■ Schriftlicher Auftrag 1:
Beantworten Sie anhand des Textabschnitts über Fußball und Klimaschutz die folgenden Fragen:
(a) Auf welchen Wert soll die globale Erderwärmung begrenzt werden?
(b) Wie viele professionelle Spiele finden jährlich in deutschen Stadien statt?
(c) Welche Wetterereignisse führen bereits heute immer wieder zu Spielabsagen?
■ Schriftlicher Auftrag 2:
Prüfen Sie, ob die folgenden Aussagen mit dem Textabschnitt über Fußball und Klimaschutz übereinstimmen:
(a) In Europa sind es mehr als 20.000 Spiele.
(b) Der Fußball muss sich das Vertrauen immer wieder verdienen.
(c) Die Anpassung an das Klima betrifft nur die Terminierung von Welt- und Europameisterschaften.
■ Schriftlicher Auftrag 3: Setzen Sie den Textabschnitt über Fußball und Klimaschutz im Anschluss an seinen letzten Satz fort.

■ Textabschnitt:
Der Fußball als Impulsgeber für eine erfolgreiche Wende

Aufschub war gestern. Unternehmen, Politik und Zivilgesellschaft müssen gemeinsam handeln, um die globale Erderwärmung auf 1,5 °C zu begrenzen. Durch seine große, globale und sozial vielfältige Gemeinschaft kommt dem Fußball hierbei besondere Bedeutung zu. Die Bundesliga ist eine der größten und beliebtesten Profisportligen der Welt. Sie begeistert die Menschen in den Stadien und ist einer der attraktivsten Medieninhalte Deutschlands mit globaler Ausstrahlung. Allein in deutschen Stadien finden jährlich mehr als 700 professionelle Spiele statt. In Europa sind es knapp 15.000 Spiele.

Mit seiner Beliebtheit und Ausstrahlungskraft hat der Fußball ein bemerkenswertes Potenzial, den Wandel voranzutreiben und die Menschen für einen klimafreundlichen Sport und eine nachhaltige Gesellschaft zu begeistern. Dabei muss er sich das Vertrauen immer wieder verdienen: indem er offen anspricht, wie sich Fußball auf die Umwelt und das Klima auswirkt, und sich bei Sportlern und Fans authentisch und glaubwürdig für Klimaschutz einsetzt.

Unsere Welt verändert sich – und mit ihr der Fußball

Bereits heute führen Starkregen und Orkane immer wieder zu Spielabsagen. Der zukünftige Trainings- und Spielbetrieb wird sich dem Klima anpassen müssen. Dies betrifft die Terminierung von Welt- und Europameisterschaften genauso wie den laufenden Ligenbetrieb.

■ Bereitgestellte Angaben:
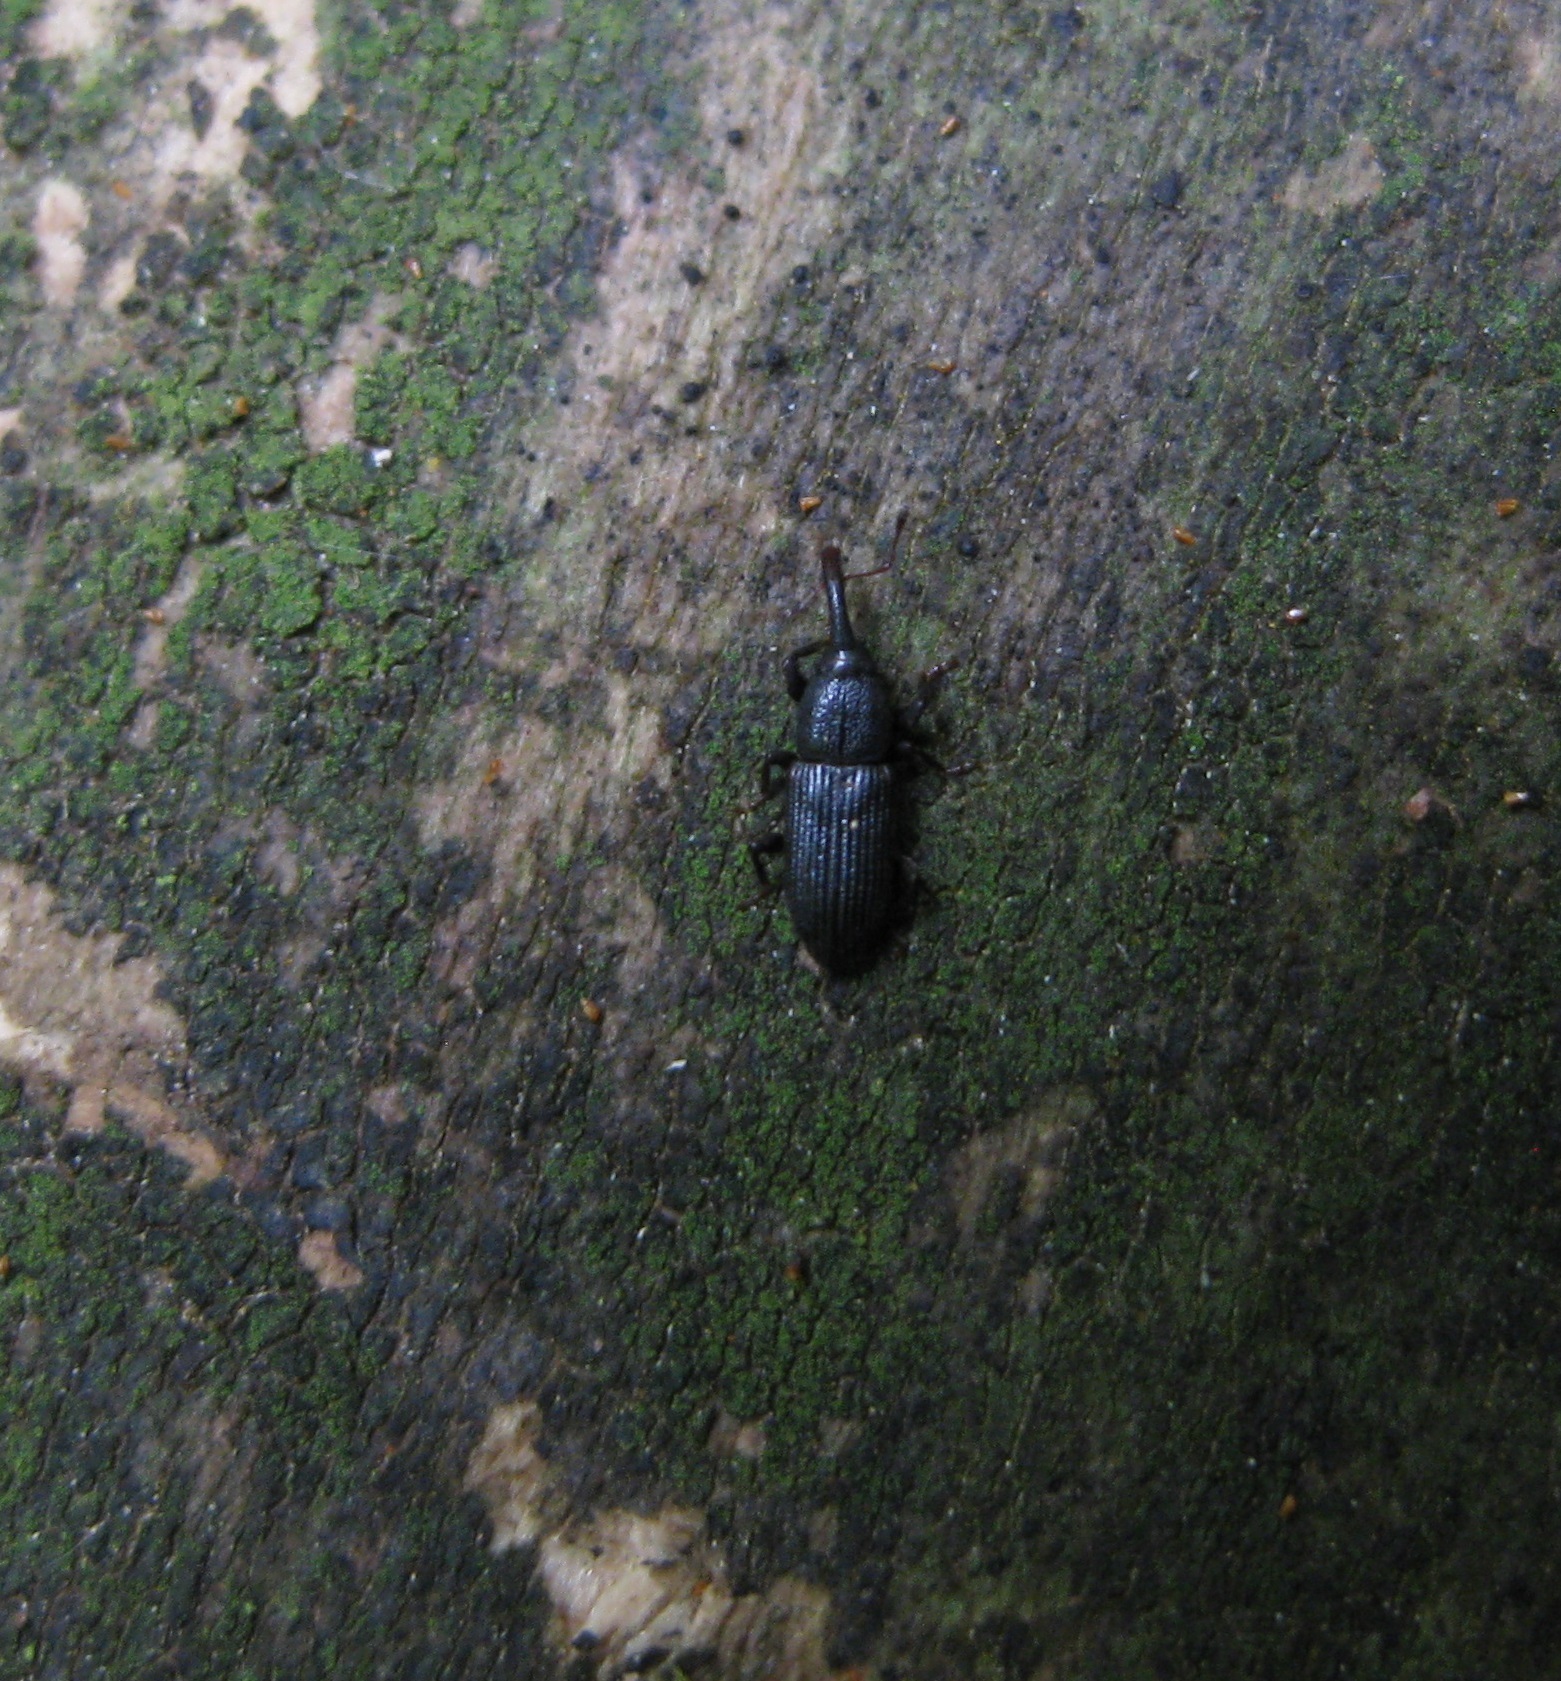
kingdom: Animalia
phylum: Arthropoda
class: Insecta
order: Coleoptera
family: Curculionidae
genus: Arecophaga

--

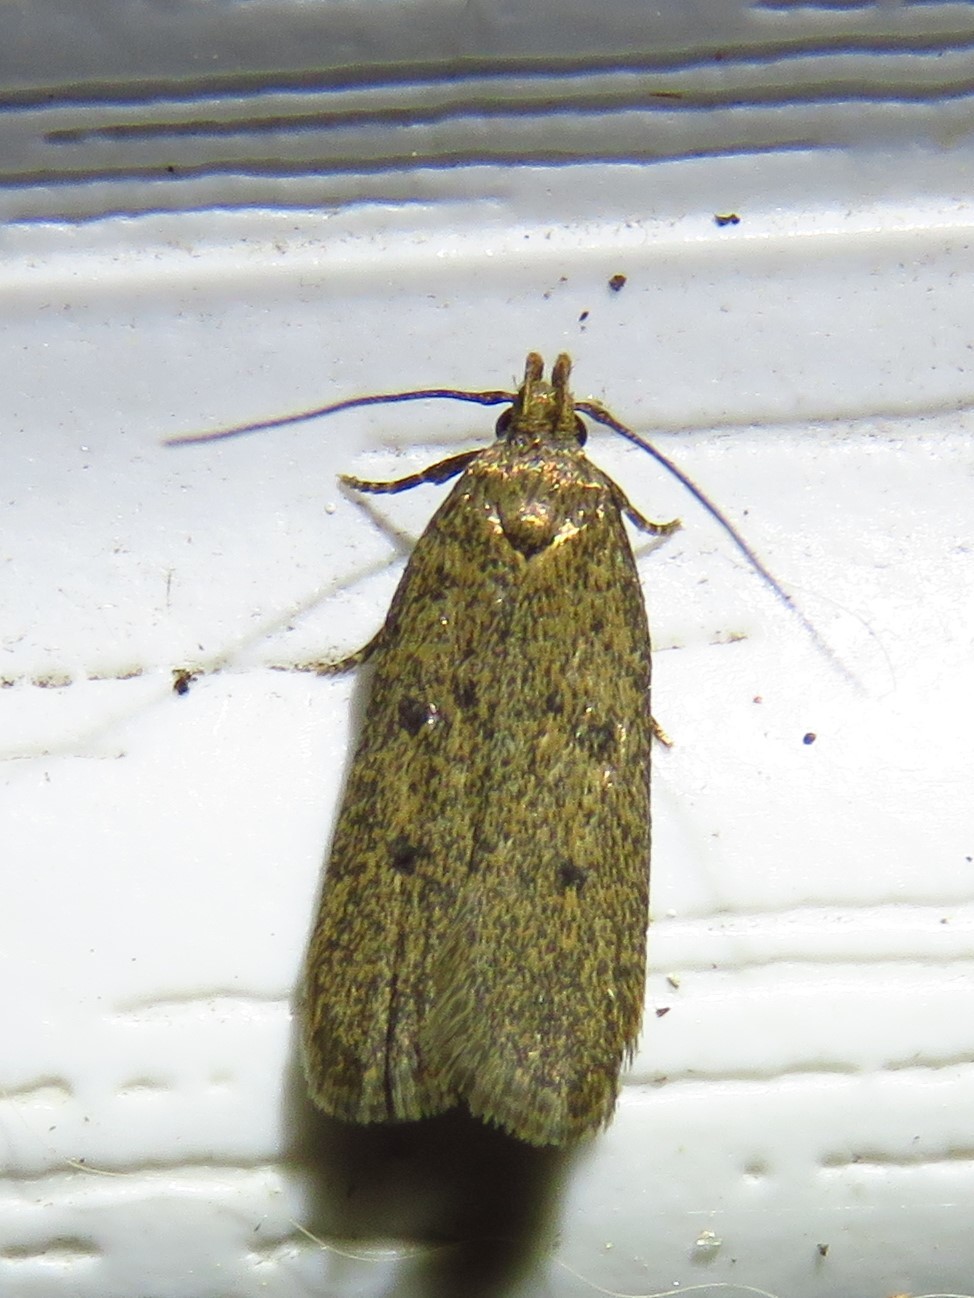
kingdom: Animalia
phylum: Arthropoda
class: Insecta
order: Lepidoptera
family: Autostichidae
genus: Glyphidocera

■ Erwartete Antwort 1:
(a) Auf 1,5 °C.
(b) Mehr als 700.
(c) Starkregen und Orkane.

■ Erwartete Antwort 2:
(a) Nein: „In Europa sind es knapp 15.000 Spiele.“
(b) Ja: „Dabei muss er sich das Vertrauen immer wieder verdienen“.
(c) Nein: „Dies betrifft die Terminierung von Welt- und Europameisterschaften genauso wie den laufenden Ligenbetrieb.“

■ Erwartete Antwort 3:
Die Europameisterschaft 2024 in Deutschland bietet die große Chance, als Meilenstein in einer nachhaltigen Entwicklung des Fußballs gesehen zu werden.

Die BBC hat für 2050 ein Szenario entwickelt, das nachdenklich stimmt. Fußball findet darin mit einer begrenzten Anzahl von reisenden Fans in klimatisierten und vollständig überdachten (Hallen-) Stadien statt. Die Spiele werden in der Nacht ausgetragen, wenn es kühler ist. Die Spieler und Spielerinnen werden immer dann ausgewechselt, wenn die biometrischen Messwerte ihrer aktiven Trikots anzeigen, dass sie sich der »roten Zone« in Bezug auf Hitze oder Müdigkeit nähern. Tickets für Europa- und Weltmeisterschaften können nur einheimische Bürger kaufen. Ausländische Fans können teilnehmen, wenn sie nachweisen, dass sie auf umweltverträgliche Weise angereist sind, zum Beispiel mit einem elektrischen Fahrzeug oder mit einem mit Wasserkraft betriebenen Boot. Damit die Umweltverschmutzung gering bleibt, werden Flüge nicht möglich sein. Dank der innovativen Virtual-Reality-Technologie, die in allen Stadien zum Einsatz kommt, werden die Fans aus aller Welt jedoch nicht das Gefühl haben, etwas zu verpassen. Natürlich ist die Anwesenheit aus der Ferne nichts Neues, aber die Gastgebernationen werden ein neues virtuelles Erlebnis bieten, das die gewohnten Seh- und Klangpakete um Berührungen und Gerüche ergänzt. Auf riesigen, vernetzten Augmented-Reality-Wänden, die das Spielfeld umgeben, werden auch die Spieler die Fans sehen und hören können, wenn sie auf dem Spielfeld sind.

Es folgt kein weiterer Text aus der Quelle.